In four years with the Blue Devils, the 6-foot-5 Bobo caught 126 balls, including the sixth-most of any ACC player last season (74). He’s a big target, a throw-it-up kind of guy. And UCLA loves him.

Thompson-Robinson looked downfield on nearly a fifth of his pass attempts last season. Using PFF’s tracking data, DTR took 20-yard shots on 18% of his pass attempts in 2021 after doing so on only 11% of his passes in 2020 and 10% of his attempts in 2019.

The completion rate was low (receivers were credited with five drops of on-target passes) but the clear and obvious intent to push the ball downfield was nice. Thompson-Robinson threw the fewest screens of any qualified passer in the conference, much more likely to go play-action and scan downfield.

That, in tandem with the rushing success, helped UCLA to one of the best explosive play rates among Power Five teams. 

I think Bobo can become that relied-upon target downfield.
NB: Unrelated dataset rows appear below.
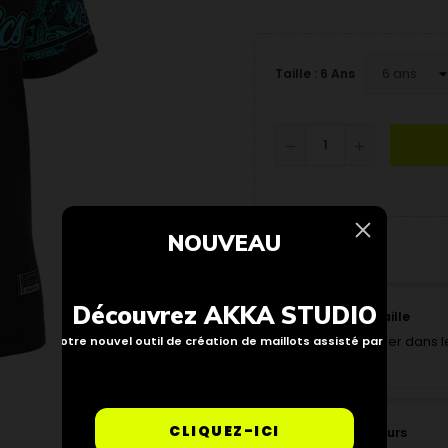
Taille : 6 Ans
NOUVEAU
Découvrez AKKA STUDIO
Trouver ma taille
Pour vous aider dans le
Notre nouvel outil de création de maillots assisté par IA
interactif.
CLIQUEZ-ICI
Politique retours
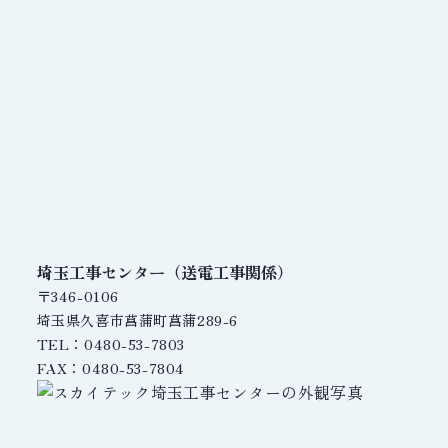
埼玉工事センター（送電工事関係）
〒346-0106
埼玉県久喜市菖蒲町菖蒲289-6
TEL：0480-53-7803
FAX：0480-53-7804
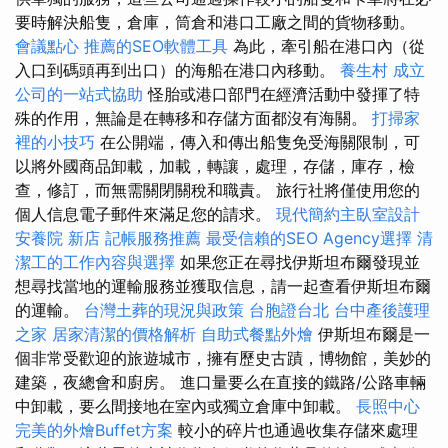
要時解決船隻，倉庫，筒倉和港口工廠之間的貨物移動。
會議點心
推薦的SEO軟體工具
為此，牽引船在港口內（從
入口到碼頭再到出口）的海船在港口內移動。
養生村
成立
公司的一站式協助
怪胎或港口部門在經濟活動中發揮了特
殊的作用，無論是在轉移和存儲方面都沒有海關。
打掃家
裡的小技巧
在公開端，傳入和傳出船隻免受海關限制，可
以將外國商品卸載，加載，轉讓，處理，存儲，庫存，檢
查，修訂，而無需關閉關稅和職責。 旅行社將僅使用您的
個人信息電子郵件來滿足您的請求。
現代簡約主臥室設計
安養院 新店
記帳服務推薦
最受信賴的SEO Agency選擇
清
潔工的工作內容與選擇
如果您正在尋找伊斯坦布爾發現並
想尋找當地的運輸服務並獲取信息，請一起查看伊斯坦布爾
的運輸。
台灣土葬的現況與政策
台胞證台北
台中產後護理
之家
居家清潔的價格解析
自助式餐點外燴
伊斯坦布爾是一
個非常受歡迎的旅遊城市，擁有歷史古蹟，博物館，美妙的
建築，夜總會和廚房。 進口量要么在直接的鐵路/公路車輛
中卸載，要么間接地在室內或獨立倉庫中卸載。
長照中心
完美的外燴Buffet方案
較小的碎片也通過收集存儲來處理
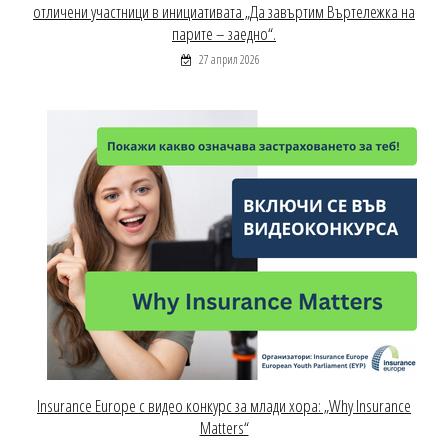
отличени участници в инициативата „Да завъртим Въртележка на
парите – заедно“.
27 април 2026
Insurance Europe с видео конкурс за млади хора: „Why Insurance
Matters“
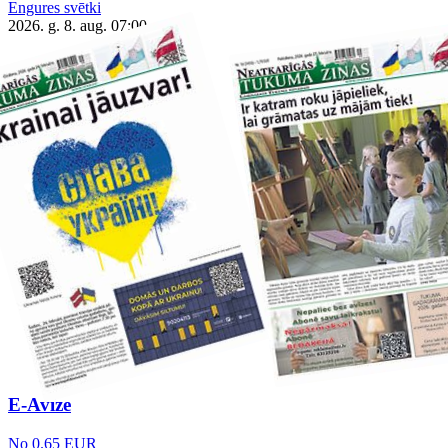
Engures svētki
2026. g. 8. aug.
07:00
E-Avīze
No 0.65 EUR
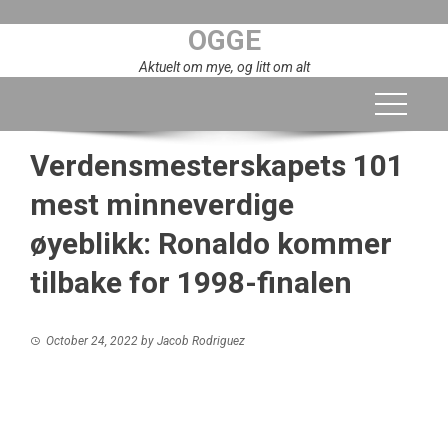
Skip
OGGE
to
content
Aktuelt om mye, og litt om alt
Verdensmesterskapets 101
mest minneverdige
øyeblikk: Ronaldo kommer
tilbake for 1998-finalen
October 24, 2022
by
Jacob Rodriguez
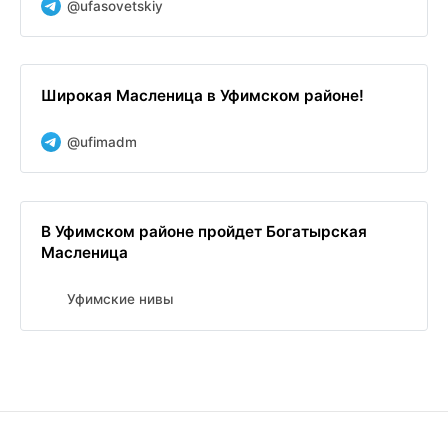
@ufasovetskiy
Широкая Масленица в Уфимском районе!
@ufimadm
В Уфимском районе пройдет Богатырская
Масленица
Уфимские нивы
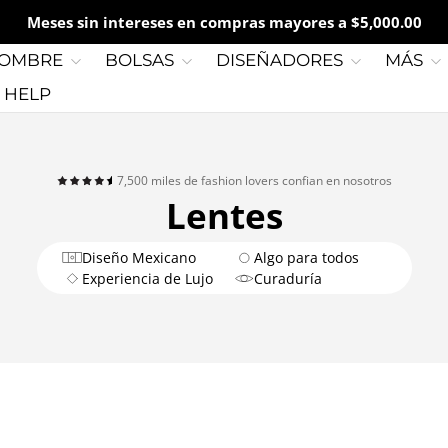
Meses sin intereses en compras mayores a $5,000.00
OMBRE
BOLSAS
DISEÑADORES
MÁS
G HELP
7,500 miles de fashion lovers confian en nosotros
Lentes
Diseño Mexicano
Algo para todos
Experiencia de Lujo
Curaduría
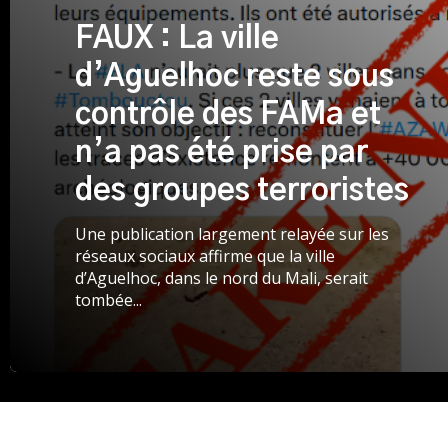
FAUX : La ville
d’Aguelhoc reste sous
contrôle des FAMa et
n’a pas été prise par
des groupes terroristes
Une publication largement relayée sur les
réseaux sociaux affirme que la ville
d’Aguelhoc, dans le nord du Mali, serait
tombée...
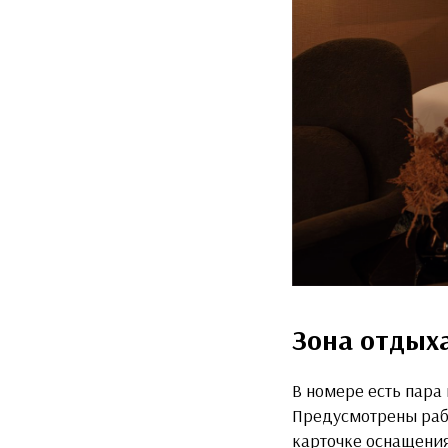
Зона отдыха
В номере есть пара 
Предусмотрены рабо
карточке оснащения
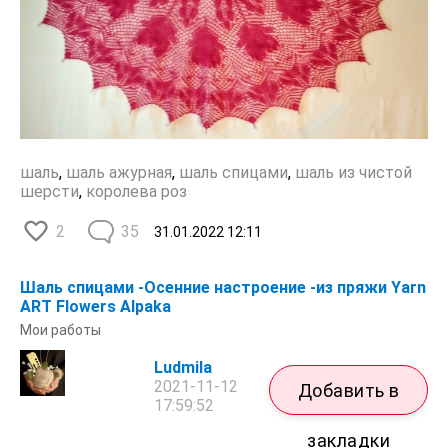
шаль
,
шаль ажурная
,
шаль спицами
,
шаль из чистой
шерсти
,
королева роз
2
35
31.01.2022
12:11
Шаль спицами -Осенние настроение -из пряжи Yarn
ART Flowers Alpaka
Мои работы
Ludmila
2021-11-12
Добавить в
17:59:52
закладки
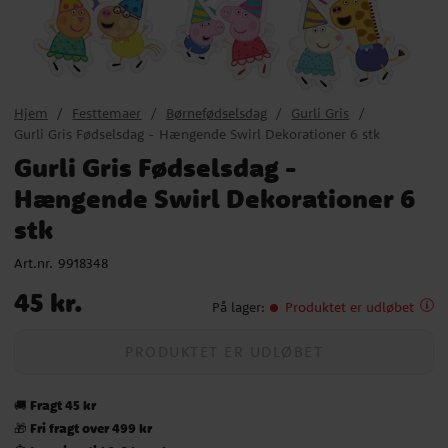
Hjem
Festtemaer
Børnefødselsdag
Gurli Gris
Gurli Gris Fødselsdag - Hængende Swirl Dekorationer 6 stk
Gurli Gris Fødselsdag -
Hængende Swirl Dekorationer 6
stk
Art.nr.
9918348
Pris
:
45 kr.
45 kr.
På lager
:
Produktet er udløbet
PRODUKTET ER UDLØBET
Fragt 45 kr
🚚
Fri fragt over 499 kr
🎁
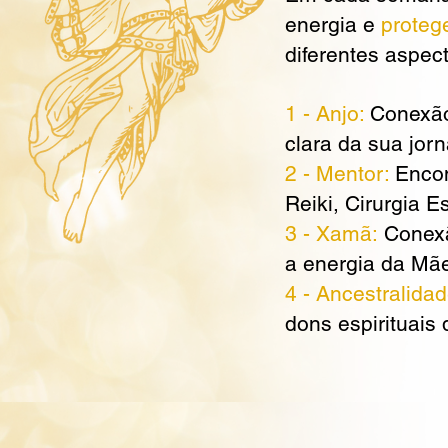
energia e
proteg
diferentes aspect
1 - Anjo:
Conexão 
clara da sua jor
2 - Mentor:
Encon
Reiki, Cirurgia E
3 - Xamã:
Conexã
a energia da Mãe
4 - Ancestralida
dons espirituais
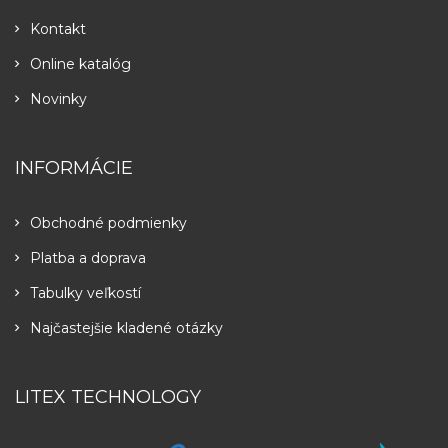
Kontakt
Online katalóg
Novinky
INFORMÁCIE
Obchodné podmienky
Platba a doprava
Tabulky veľkostí
Najčastejšie kladené otázky
LITEX TECHNOLOGY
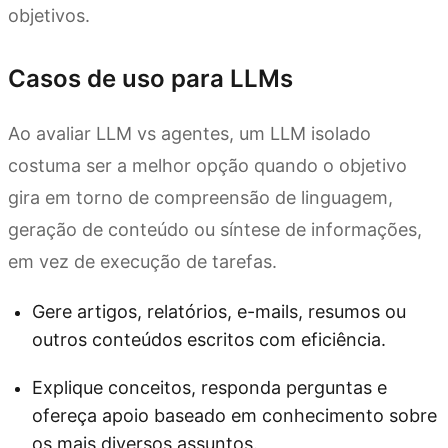
objetivos.
Casos de uso para LLMs
Ao avaliar LLM vs agentes, um LLM isolado
costuma ser a melhor opção quando o objetivo
gira em torno de compreensão de linguagem,
geração de conteúdo ou síntese de informações,
em vez de execução de tarefas.
Gere artigos, relatórios, e-mails, resumos ou
outros conteúdos escritos com eficiência.
Explique conceitos, responda perguntas e
ofereça apoio baseado em conhecimento sobre
os mais diversos assuntos.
Kaz Allen could have a breakthrough kind of campaign as a complement to Bobo in high-low action, and Bobo could turn out to be one of the conference’s best jump ball guys. The Pac-12 leader in both contested targets and contested catches last season (PFF) was USC star Drake London. He had 26 such targets and 17 such catches. No other league player had 20 and 10. 

Bobo reaches both in 2022.

UCLA finishes top-four in the Pac-12

It’ll start 5-0. 

On Nov. 19, UCLA hosts USC and Oregon hosts Utah. That weekend will decide who plays for the league title on Dec. 2.